= Shelf (computing) =

The Shelf is an interface feature in NeXTSTEP and OPENSTEP, and is used as a repository to store links to commonly used files, directories and programs, and as a temporary "holding" place to move/copy files and directories around in the file system hierarchy. In macOS, items may be dragged onto the sidebar area of the Finder, but these do not behave as placeholders and cannot be manipulated in the below manner.

The dynamics of the Shelf in file system operations can be illustrated by comparison with the metaphor used in the Microsoft Windows operating systems. In order to move a file the following steps may be taken:
- the window containing the source folder is opened
- the window containing the destination folder is opened
- the desired file in the source directory is dragged to the destination folder

With the NeXT operating systems, in addition to moving files by dragging them from window to window, the following method can be used:
- the user navigates to the source directory
- the file is dragged to the Shelf
- the user navigates to the destination directory
- the file is dragged from the Shelf to the destination directory

Note that the file, when dragged to the Shelf, has not moved anywhere and is not changed in any way. The Shelf icon is merely a placeholder for the file. In moving the placeholder off the shelf, the actual action occurs.

The NeXT functionality builds upon this concept by allowing the destination directory to be put on the Shelf as well, and the file can be merely dragged to the destination directory icon.

The process is similar to the Microsoft Windows functionality of copying or cutting file system objects (a file or files, a folder or folders, or a combination of both) to the clipboard; the objects are not copied or removed from their original location until the paste operation to the new location is completed. The Shelf concept, though older, is more powerful in that the file system objects, their sources and destinations are persistent and available as long as they are on the Shelf (in the Windows cut, copy, and paste metaphor the objects and locations persist until one copy/move operation is complete or until something else is placed in the clipboard).

Since Shelf icons are 'placeholders' of sorts, icons can be put on the Shelf representing commonly used directories, and commonly used programs can be put on the Shelf as well.

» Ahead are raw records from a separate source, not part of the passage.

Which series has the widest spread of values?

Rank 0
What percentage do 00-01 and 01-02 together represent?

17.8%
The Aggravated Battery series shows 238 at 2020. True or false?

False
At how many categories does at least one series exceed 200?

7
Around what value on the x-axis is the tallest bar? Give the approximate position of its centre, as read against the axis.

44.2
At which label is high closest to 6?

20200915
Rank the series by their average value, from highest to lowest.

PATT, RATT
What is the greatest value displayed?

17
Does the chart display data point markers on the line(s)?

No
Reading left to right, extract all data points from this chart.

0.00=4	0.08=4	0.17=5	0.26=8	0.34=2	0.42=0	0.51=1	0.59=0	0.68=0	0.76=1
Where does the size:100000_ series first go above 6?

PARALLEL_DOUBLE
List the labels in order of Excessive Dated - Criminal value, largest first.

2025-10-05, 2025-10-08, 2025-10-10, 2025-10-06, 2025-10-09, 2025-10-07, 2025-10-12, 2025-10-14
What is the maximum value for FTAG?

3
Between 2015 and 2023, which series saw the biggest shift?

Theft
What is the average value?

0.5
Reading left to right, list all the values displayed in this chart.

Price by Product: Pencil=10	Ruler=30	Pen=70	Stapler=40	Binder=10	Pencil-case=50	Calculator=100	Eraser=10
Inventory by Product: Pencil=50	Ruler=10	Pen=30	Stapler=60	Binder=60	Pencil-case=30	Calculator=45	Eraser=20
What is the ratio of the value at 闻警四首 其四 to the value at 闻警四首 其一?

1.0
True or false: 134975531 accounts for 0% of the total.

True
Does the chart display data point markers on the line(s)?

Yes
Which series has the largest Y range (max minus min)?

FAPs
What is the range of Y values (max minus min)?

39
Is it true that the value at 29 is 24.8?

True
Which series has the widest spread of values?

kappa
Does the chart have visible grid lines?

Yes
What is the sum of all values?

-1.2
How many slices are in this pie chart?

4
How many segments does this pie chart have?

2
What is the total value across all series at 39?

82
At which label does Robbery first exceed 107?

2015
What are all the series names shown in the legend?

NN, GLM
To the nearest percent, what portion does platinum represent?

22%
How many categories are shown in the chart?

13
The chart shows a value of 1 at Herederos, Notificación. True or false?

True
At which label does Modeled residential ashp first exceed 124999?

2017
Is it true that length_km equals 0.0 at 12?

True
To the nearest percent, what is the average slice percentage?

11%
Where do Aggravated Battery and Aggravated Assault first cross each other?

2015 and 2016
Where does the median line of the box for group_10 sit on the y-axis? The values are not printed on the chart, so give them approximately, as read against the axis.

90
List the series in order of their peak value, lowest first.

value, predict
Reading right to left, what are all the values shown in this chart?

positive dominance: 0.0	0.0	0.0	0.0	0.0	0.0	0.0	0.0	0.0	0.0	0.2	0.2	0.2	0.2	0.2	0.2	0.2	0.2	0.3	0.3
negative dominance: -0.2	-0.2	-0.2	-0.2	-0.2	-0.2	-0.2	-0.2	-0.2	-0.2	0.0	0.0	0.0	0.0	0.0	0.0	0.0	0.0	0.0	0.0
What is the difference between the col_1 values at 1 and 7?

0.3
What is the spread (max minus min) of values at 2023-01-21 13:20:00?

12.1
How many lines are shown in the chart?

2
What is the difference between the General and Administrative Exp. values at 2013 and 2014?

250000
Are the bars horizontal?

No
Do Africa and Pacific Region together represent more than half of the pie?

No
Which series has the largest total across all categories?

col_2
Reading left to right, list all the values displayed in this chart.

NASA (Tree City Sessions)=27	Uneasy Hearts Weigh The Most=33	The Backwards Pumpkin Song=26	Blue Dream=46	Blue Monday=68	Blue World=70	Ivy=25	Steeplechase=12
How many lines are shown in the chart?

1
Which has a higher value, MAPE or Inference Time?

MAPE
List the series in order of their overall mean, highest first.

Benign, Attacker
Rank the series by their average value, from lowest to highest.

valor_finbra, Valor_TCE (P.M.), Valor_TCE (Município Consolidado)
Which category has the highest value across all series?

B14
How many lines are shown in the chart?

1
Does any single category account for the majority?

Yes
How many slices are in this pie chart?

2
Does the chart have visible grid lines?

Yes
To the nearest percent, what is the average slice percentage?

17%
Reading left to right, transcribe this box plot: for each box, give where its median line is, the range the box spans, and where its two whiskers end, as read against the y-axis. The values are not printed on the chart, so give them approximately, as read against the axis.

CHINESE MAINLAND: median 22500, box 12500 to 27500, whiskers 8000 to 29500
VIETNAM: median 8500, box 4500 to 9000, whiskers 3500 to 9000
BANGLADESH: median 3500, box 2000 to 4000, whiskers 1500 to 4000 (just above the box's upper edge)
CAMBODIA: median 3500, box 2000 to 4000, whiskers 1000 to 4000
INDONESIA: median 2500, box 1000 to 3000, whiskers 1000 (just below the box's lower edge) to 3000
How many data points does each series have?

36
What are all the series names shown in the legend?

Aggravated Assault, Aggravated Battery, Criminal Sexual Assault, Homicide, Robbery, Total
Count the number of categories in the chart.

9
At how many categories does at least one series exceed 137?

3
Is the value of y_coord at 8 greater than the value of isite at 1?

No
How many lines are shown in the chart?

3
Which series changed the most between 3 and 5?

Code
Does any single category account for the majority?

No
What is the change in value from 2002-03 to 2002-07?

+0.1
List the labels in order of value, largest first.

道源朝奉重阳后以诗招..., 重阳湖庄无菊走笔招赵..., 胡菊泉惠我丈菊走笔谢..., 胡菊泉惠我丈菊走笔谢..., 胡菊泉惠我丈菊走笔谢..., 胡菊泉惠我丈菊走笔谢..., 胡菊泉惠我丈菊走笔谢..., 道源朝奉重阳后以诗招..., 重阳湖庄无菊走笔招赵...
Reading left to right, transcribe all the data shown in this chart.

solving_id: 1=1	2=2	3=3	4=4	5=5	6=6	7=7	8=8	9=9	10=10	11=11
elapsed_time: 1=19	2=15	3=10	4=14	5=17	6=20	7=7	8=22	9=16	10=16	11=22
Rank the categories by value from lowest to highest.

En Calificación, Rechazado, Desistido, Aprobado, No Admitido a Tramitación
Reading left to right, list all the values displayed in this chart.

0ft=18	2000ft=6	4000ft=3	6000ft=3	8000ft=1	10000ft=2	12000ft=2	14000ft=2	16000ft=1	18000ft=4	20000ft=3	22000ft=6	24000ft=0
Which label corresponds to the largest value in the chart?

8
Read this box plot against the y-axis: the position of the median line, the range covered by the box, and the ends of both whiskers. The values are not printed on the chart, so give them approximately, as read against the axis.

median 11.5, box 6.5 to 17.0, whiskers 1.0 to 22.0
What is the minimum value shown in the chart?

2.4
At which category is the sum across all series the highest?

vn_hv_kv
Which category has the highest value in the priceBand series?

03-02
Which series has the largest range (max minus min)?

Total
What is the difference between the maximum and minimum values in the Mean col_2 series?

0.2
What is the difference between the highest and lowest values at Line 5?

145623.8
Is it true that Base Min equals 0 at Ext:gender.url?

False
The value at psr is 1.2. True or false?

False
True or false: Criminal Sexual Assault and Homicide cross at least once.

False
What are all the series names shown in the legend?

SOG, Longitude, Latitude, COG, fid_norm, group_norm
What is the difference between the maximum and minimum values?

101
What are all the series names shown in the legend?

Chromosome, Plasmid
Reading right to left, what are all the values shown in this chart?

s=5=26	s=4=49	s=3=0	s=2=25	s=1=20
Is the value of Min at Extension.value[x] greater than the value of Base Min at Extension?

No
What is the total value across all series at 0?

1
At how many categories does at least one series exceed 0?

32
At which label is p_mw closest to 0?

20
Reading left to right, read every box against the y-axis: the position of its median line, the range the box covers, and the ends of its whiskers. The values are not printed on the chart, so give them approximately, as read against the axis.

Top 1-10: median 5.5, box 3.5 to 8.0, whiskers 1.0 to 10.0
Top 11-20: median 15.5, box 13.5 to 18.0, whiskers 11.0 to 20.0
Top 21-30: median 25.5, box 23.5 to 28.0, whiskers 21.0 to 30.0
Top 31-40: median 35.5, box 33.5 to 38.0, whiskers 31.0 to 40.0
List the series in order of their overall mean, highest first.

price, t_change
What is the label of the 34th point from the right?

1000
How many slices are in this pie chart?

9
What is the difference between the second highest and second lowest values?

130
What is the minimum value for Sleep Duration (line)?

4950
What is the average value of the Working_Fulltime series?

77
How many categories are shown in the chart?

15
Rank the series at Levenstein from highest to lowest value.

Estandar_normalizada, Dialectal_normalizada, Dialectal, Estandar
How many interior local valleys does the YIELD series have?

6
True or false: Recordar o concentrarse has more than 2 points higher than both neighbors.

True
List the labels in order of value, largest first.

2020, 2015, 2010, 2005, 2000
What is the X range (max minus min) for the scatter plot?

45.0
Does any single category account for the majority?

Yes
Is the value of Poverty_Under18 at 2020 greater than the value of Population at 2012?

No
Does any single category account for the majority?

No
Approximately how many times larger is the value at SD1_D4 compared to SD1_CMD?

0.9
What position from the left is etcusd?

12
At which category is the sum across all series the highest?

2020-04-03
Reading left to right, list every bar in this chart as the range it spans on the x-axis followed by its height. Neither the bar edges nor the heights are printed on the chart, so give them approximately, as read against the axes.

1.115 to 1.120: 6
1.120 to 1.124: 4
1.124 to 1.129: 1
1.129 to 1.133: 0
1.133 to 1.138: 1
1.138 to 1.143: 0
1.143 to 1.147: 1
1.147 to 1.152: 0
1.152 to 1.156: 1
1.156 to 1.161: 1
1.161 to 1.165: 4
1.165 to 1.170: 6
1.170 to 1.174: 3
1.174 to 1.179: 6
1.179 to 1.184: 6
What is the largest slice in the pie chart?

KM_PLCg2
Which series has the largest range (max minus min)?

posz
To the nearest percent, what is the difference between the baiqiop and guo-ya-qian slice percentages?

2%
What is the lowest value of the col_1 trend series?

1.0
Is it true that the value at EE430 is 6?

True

The NeXTSTEP and OPENSTEP file management application (called FileViewer and run by the Workspace Manager) also allowed users to have different shelves associated with particular directories. Users simply opened a new browser rooted in a particular subdirectory, and that browser window would show the corresponding shelf, allowing users to have many different shelves based on whatever folder hierarchy they happened to be using to organize their files.